Principle:Google research Deduplicate text datasets Self Similar Duplicate Detection
| Knowledge Sources | |
|---|---|
| Domains | Text_Deduplication, String_Algorithms, NLP |
| Last Updated | 2026-02-14 21:00 GMT |
Overview
An algorithm that identifies all repeated substrings within a single document that exceed a given length threshold, using a suffix array to efficiently find exact duplicate byte sequences.
Description
Self-similar duplicate detection solves the problem of finding all exact substring duplicates within a single large text corpus. Given a dataset and its precomputed suffix array, the algorithm walks through consecutive entries in the sorted suffix array, computing the longest common prefix (LCP) between adjacent suffixes. When this LCP exceeds the configured length threshold, the algorithm records both the position and length of the duplicate.

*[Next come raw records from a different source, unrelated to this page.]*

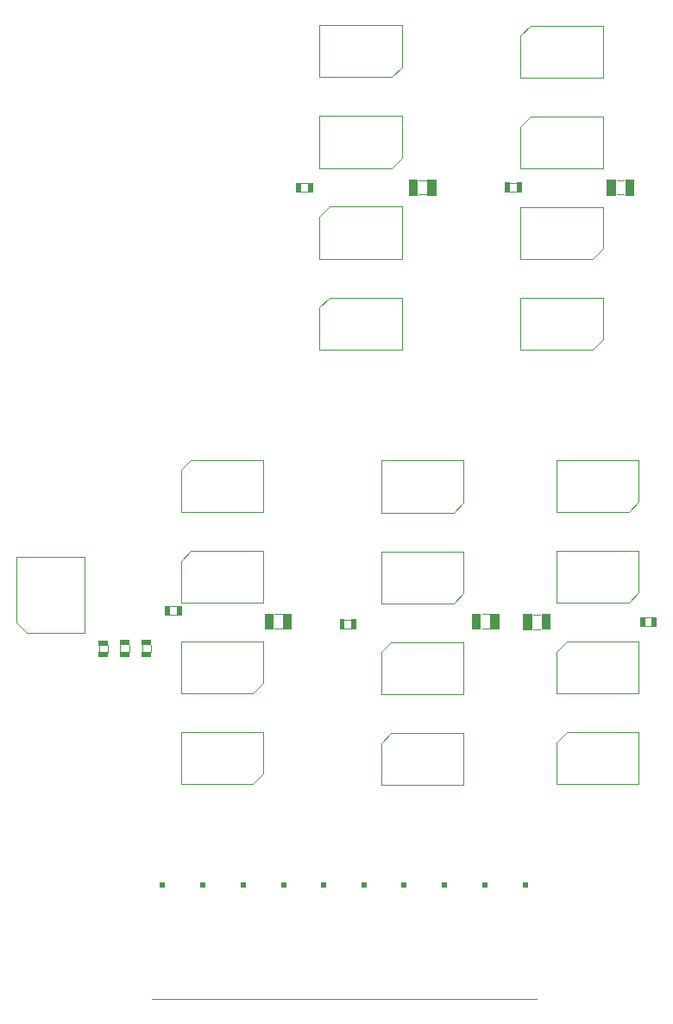
<source format=gbr>
G04 DipTrace 4.3.0.5*
G04 TopAssembly.gbr*
%MOMM*%
G04 #@! TF.FileFunction,Drawing,Top*
G04 #@! TF.Part,Single*
%ADD13C,0.12*%
%ADD25C,0.1016*%
%FSLAX35Y35*%
G04*
G71*
G90*
G75*
G01*
G04 TopAssy*
%LPD*%
X-5799903Y-6752760D2*
D25*
Y-6823930D1*
X-5885000Y-6752760D2*
Y-6823930D1*
G36*
X-5795093Y-6704547D2*
X-5890087D1*
Y-6754527D1*
X-5795093D1*
Y-6704547D1*
G37*
G36*
Y-6821367D2*
X-5890087D1*
Y-6871377D1*
X-5795093D1*
Y-6821367D1*
G37*
X-2673620Y-2195147D2*
D25*
X-2744803D1*
G36*
X-2574030Y-2345680D2*
Y-2188377D1*
X-2661803D1*
Y-2345680D1*
X-2574030D1*
G37*
G36*
X-2755010Y-2346470D2*
Y-2189150D1*
X-2842783D1*
Y-2346470D1*
X-2755010D1*
G37*
X-2673903Y-2333480D2*
D25*
X-2745057D1*
X-4090320Y-6448373D2*
X-4161503D1*
G36*
X-3990730Y-6598907D2*
Y-6441603D1*
X-4078503D1*
Y-6598907D1*
X-3990730D1*
G37*
G36*
X-4171710Y-6599697D2*
Y-6442377D1*
X-4259483D1*
Y-6599697D1*
X-4171710D1*
G37*
X-4090603Y-6586707D2*
D25*
X-4161757D1*
X-2054920Y-6448373D2*
X-2126103D1*
G36*
X-1955330Y-6598907D2*
Y-6441603D1*
X-2043103D1*
Y-6598907D1*
X-1955330D1*
G37*
G36*
X-2136310Y-6599697D2*
Y-6442377D1*
X-2224083D1*
Y-6599697D1*
X-2136310D1*
G37*
X-2055203Y-6586707D2*
D25*
X-2126357D1*
X-1623080Y-6595927D2*
X-1551897D1*
G36*
X-1722670Y-6445393D2*
Y-6602697D1*
X-1634897D1*
Y-6445393D1*
X-1722670D1*
G37*
G36*
X-1541690Y-6444603D2*
Y-6601923D1*
X-1453917D1*
Y-6444603D1*
X-1541690D1*
G37*
X-1622797Y-6457593D2*
D25*
X-1551643D1*
X-731020Y-2196147D2*
X-802203D1*
G36*
X-631430Y-2346680D2*
Y-2189377D1*
X-719203D1*
Y-2346680D1*
X-631430D1*
G37*
G36*
X-812410Y-2347470D2*
Y-2190150D1*
X-900183D1*
Y-2347470D1*
X-812410D1*
G37*
X-731303Y-2334480D2*
D25*
X-802457D1*
X-6691800Y-5884070D2*
D13*
X-6025800D1*
Y-6630070D1*
X-6591800D1*
X-6691800Y-6530070D1*
Y-5884070D1*
X-2911500Y-3342900D2*
Y-3852900D1*
X-3721500D1*
Y-3442900D1*
X-3621500Y-3342900D1*
X-2911500D1*
X-4271100Y-4934800D2*
Y-5444800D1*
X-5081100D1*
Y-5034800D1*
X-4981100Y-4934800D1*
X-4271100D1*
X-2305700Y-7611900D2*
Y-8121900D1*
X-3115700D1*
Y-7711900D1*
X-3015700Y-7611900D1*
X-2305700D1*
X-1396300Y-5445800D2*
Y-4935800D1*
X-586300D1*
Y-5345800D1*
X-686300Y-5445800D1*
X-1396300D1*
X-939900Y-676300D2*
Y-1186300D1*
X-1749900D1*
Y-776300D1*
X-1649900Y-676300D1*
X-939900D1*
X-3721500Y-2072900D2*
Y-1562900D1*
X-2911500D1*
Y-1972900D1*
X-3011500Y-2072900D1*
X-3721500D1*
X-5081100Y-7224800D2*
Y-6714800D1*
X-4271100D1*
Y-7124800D1*
X-4371100Y-7224800D1*
X-5081100D1*
X-3115700Y-6341900D2*
Y-5831900D1*
X-2305700D1*
Y-6241900D1*
X-2405700Y-6341900D1*
X-3115700D1*
X-586300Y-6715800D2*
Y-7225800D1*
X-1396300D1*
Y-6815800D1*
X-1296300Y-6715800D1*
X-586300D1*
X-1749900Y-2966300D2*
Y-2456300D1*
X-939900D1*
Y-2866300D1*
X-1039900Y-2966300D1*
X-1749900D1*
X-3721500Y-1182900D2*
Y-672900D1*
X-2911500D1*
Y-1082900D1*
X-3011500Y-1182900D1*
X-3721500D1*
X-5081100Y-8114800D2*
Y-7604800D1*
X-4271100D1*
Y-8014800D1*
X-4371100Y-8114800D1*
X-5081100D1*
X-3115700Y-5451900D2*
Y-4941900D1*
X-2305700D1*
Y-5351900D1*
X-2405700Y-5451900D1*
X-3115700D1*
X-586300Y-7605800D2*
Y-8115800D1*
X-1396300D1*
Y-7705800D1*
X-1296300Y-7605800D1*
X-586300D1*
X-1749900Y-3856300D2*
Y-3346300D1*
X-939900D1*
Y-3756300D1*
X-1039900Y-3856300D1*
X-1749900D1*
X-2911500Y-2452900D2*
Y-2962900D1*
X-3721500D1*
Y-2552900D1*
X-3621500Y-2452900D1*
X-2911500D1*
X-4271100Y-5824800D2*
Y-6334800D1*
X-5081100D1*
Y-5924800D1*
X-4981100Y-5824800D1*
X-4271100D1*
X-2305700Y-6721900D2*
Y-7231900D1*
X-3115700D1*
Y-6821900D1*
X-3015700Y-6721900D1*
X-2305700D1*
X-1396300Y-6335800D2*
Y-5825800D1*
X-586300D1*
Y-6235800D1*
X-686300Y-6335800D1*
X-1396300D1*
X-939900Y-1566300D2*
Y-2076300D1*
X-1749900D1*
Y-1666300D1*
X-1649900Y-1566300D1*
X-939900D1*
X-1585000Y-10222000D2*
X-5362500D1*
G36*
X-5233907Y-9129293D2*
Y-9078507D1*
X-5284693D1*
Y-9129293D1*
X-5233907D1*
G37*
G36*
X-4889437D2*
X-4838650D1*
Y-9078507D1*
X-4889437D1*
Y-9129293D1*
G37*
G36*
X-4494183D2*
X-4443397D1*
Y-9078507D1*
X-4494183D1*
Y-9129293D1*
G37*
G36*
X-4098927D2*
X-4048140D1*
Y-9078507D1*
X-4098927D1*
Y-9129293D1*
G37*
G36*
X-3652883D2*
Y-9078507D1*
X-3703670D1*
Y-9129293D1*
X-3652883D1*
G37*
G36*
X-3257630D2*
Y-9078507D1*
X-3308417D1*
Y-9129293D1*
X-3257630D1*
G37*
G36*
X-2915160D2*
X-2864373D1*
Y-9078507D1*
X-2915160D1*
Y-9129293D1*
G37*
G36*
X-2517903D2*
X-2467117D1*
Y-9078507D1*
X-2517903D1*
Y-9129293D1*
G37*
G36*
X-2122650D2*
X-2071863D1*
Y-9078507D1*
X-2122650D1*
Y-9129293D1*
G37*
G36*
X-1727393D2*
X-1676607D1*
Y-9078507D1*
X-1727393D1*
Y-9129293D1*
G37*
X-5674347Y-6817940D2*
D25*
Y-6746770D1*
X-5589250Y-6817940D2*
Y-6746770D1*
G36*
X-5679157Y-6866153D2*
X-5584163D1*
Y-6816173D1*
X-5679157D1*
Y-6866153D1*
G37*
G36*
Y-6749333D2*
X-5584163D1*
Y-6699323D1*
X-5679157D1*
Y-6749333D1*
G37*
X-3829210Y-2308497D2*
D25*
X-3900380D1*
X-3829210Y-2223400D2*
X-3900380D1*
G36*
X-3780997Y-2313307D2*
Y-2218313D1*
X-3830977D1*
Y-2313307D1*
X-3780997D1*
G37*
G36*
X-3897817D2*
Y-2218313D1*
X-3947827D1*
Y-2313307D1*
X-3897817D1*
G37*
X-5190740Y-6371600D2*
D25*
X-5119570D1*
X-5190740Y-6456700D2*
X-5119570D1*
G36*
X-5238950Y-6366790D2*
Y-6461790D1*
X-5188970D1*
Y-6366790D1*
X-5238950D1*
G37*
G36*
X-5122130D2*
Y-6461790D1*
X-5072120D1*
Y-6366790D1*
X-5122130D1*
G37*
X-3404210Y-6590247D2*
D25*
X-3475380D1*
X-3404210Y-6505150D2*
X-3475380D1*
G36*
X-3355997Y-6595057D2*
Y-6500063D1*
X-3405977D1*
Y-6595057D1*
X-3355997D1*
G37*
G36*
X-3472817D2*
Y-6500063D1*
X-3522827D1*
Y-6595057D1*
X-3472817D1*
G37*
X-456910Y-6565347D2*
D25*
X-528080D1*
X-456910Y-6480250D2*
X-528080D1*
G36*
X-408697Y-6570157D2*
Y-6475163D1*
X-458677D1*
Y-6570157D1*
X-408697D1*
G37*
G36*
X-525517D2*
Y-6475163D1*
X-575527D1*
Y-6570157D1*
X-525517D1*
G37*
X-1854490Y-2220003D2*
D25*
X-1783320D1*
X-1854490Y-2305100D2*
X-1783320D1*
G36*
X-1902703Y-2215193D2*
Y-2310187D1*
X-1852723D1*
Y-2215193D1*
X-1902703D1*
G37*
G36*
X-1785883D2*
Y-2310187D1*
X-1735873D1*
Y-2215193D1*
X-1785883D1*
G37*
X-5462397Y-6817940D2*
D25*
Y-6746770D1*
X-5377300Y-6817940D2*
Y-6746770D1*
G36*
X-5467207Y-6866153D2*
X-5372213D1*
Y-6816173D1*
X-5467207D1*
Y-6866153D1*
G37*
G36*
Y-6749333D2*
X-5372213D1*
Y-6699323D1*
X-5467207D1*
Y-6749333D1*
G37*
M02*

</source>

This approach is fundamentally different from document-level or n-gram deduplication. Rather than comparing entire documents or fixed-size windows, it finds exact substring matches of arbitrary length at byte granularity. This captures duplicates that span partial sentences, paragraphs, or any contiguous byte range.

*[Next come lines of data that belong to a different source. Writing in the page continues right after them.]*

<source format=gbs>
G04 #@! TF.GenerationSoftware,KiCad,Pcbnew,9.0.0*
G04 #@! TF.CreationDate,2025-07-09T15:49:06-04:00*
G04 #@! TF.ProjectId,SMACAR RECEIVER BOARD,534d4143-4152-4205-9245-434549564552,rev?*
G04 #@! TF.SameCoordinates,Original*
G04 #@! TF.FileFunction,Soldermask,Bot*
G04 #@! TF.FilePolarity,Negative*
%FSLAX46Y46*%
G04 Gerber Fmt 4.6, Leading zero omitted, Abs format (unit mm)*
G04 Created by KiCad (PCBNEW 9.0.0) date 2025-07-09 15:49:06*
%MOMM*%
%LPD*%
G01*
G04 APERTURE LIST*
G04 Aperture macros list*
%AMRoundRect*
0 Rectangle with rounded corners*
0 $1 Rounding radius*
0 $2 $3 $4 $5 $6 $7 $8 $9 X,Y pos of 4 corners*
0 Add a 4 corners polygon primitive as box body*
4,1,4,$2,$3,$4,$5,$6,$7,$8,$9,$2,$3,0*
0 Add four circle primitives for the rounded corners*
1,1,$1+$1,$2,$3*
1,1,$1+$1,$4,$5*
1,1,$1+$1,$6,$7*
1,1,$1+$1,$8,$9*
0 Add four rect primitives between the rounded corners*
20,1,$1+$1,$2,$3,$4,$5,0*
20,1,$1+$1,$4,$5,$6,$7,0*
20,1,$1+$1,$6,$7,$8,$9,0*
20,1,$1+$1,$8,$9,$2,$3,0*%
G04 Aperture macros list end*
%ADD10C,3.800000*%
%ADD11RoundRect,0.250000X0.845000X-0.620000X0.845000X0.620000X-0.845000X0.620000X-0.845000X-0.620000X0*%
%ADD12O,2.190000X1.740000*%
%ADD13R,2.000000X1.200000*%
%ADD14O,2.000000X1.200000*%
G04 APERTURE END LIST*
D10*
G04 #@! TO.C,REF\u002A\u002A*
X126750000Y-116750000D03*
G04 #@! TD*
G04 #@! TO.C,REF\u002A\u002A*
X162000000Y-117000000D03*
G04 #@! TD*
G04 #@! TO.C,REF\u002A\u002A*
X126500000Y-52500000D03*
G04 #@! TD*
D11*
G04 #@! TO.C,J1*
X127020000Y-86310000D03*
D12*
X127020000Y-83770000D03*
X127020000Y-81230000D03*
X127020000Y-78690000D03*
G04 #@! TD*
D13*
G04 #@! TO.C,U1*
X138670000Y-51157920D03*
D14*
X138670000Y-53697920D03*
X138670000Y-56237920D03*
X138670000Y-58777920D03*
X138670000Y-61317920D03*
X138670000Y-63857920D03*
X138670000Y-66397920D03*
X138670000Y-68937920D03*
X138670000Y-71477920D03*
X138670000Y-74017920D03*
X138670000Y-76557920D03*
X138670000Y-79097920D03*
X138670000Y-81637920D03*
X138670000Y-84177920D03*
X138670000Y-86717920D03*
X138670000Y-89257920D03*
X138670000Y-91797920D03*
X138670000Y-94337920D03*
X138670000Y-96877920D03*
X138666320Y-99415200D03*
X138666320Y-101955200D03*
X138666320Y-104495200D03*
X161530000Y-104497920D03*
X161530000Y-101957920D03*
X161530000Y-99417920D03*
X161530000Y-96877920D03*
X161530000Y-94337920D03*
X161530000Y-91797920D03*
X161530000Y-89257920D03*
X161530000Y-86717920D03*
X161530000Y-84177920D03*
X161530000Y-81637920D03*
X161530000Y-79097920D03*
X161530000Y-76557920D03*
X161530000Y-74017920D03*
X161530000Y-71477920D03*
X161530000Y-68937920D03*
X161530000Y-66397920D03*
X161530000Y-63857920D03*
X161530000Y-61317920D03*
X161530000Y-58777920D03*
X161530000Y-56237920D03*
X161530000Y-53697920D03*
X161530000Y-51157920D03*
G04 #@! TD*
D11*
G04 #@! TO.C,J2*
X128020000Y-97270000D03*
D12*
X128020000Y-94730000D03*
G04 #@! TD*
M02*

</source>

The algorithm is designed for datasets that are too large to hold both the data and suffix array in memory simultaneously. The suffix array is streamed from disk using buffered memory-mapped I/O, while the data file is held in RAM. Computation is parallelized by partitioning the suffix array range across multiple threads, each producing independent output files.
Usage
Use this technique when you need to find all repeated substrings within a single dataset (e.g., finding duplicated passages within a training corpus). It is the standard deduplication mode for single-file workflows. For finding duplicates between two different datasets (e.g., train/test overlap), use cross-dataset duplicate detection instead.
Theoretical Basis
The algorithm exploits the fundamental property of suffix arrays: consecutive entries in the sorted array share the longest common prefix among all suffix pairs.
Key insight: If two suffixes S[i..] and S[j..] share a common prefix of length L, they will appear adjacent (or nearly adjacent) in the suffix array. By scanning the suffix array linearly and computing LCPs, all duplicates can be found in O(N) time.
# Abstract algorithm (NOT real implementation)
def find_self_similar(data, suffix_array, length_threshold):
duplicates = []
for i in range(1, len(suffix_array)):
pos_a = suffix_array[i - 1]
pos_b = suffix_array[i]
# Compute longest common prefix
lcp_length = longest_common_prefix(data, pos_a, pos_b)
if lcp_length >= length_threshold:
# Record both positions and the duplicate length
duplicates.append((pos_a, pos_b, lcp_length))
return duplicates
Streaming for large datasets: The suffix array may be hundreds of gigabytes (or terabytes for datasets like C4). The algorithm streams it from disk using TableStream with 1MB buffered reads, requiring only O(1) additional memory beyond the data file itself.
Parallel partitioning: The suffix array range is divided across N threads. Each thread processes its partition independently, producing separate output files (dups_* and sizes_*). Since each partition is a contiguous range of the sorted suffix array, no inter-thread communication is needed.